Work request
If a record holds a picture, drop the picture and copy everything else exactly.

Dataset extract

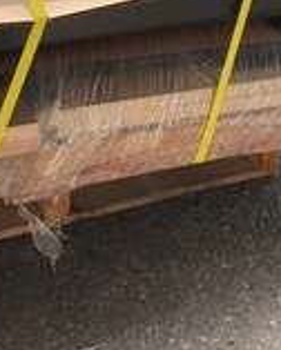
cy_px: 31
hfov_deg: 21.0
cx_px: 56
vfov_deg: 25.5
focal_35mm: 72
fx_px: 747
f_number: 1.8
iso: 25
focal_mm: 3
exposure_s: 1/529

Completed exercise
cy_px: 31
hfov_deg: 21.0
cx_px: 56
vfov_deg: 25.5
focal_35mm: 72
fx_px: 747
f_number: 1.8
iso: 25
focal_mm: 3
exposure_s: 1/529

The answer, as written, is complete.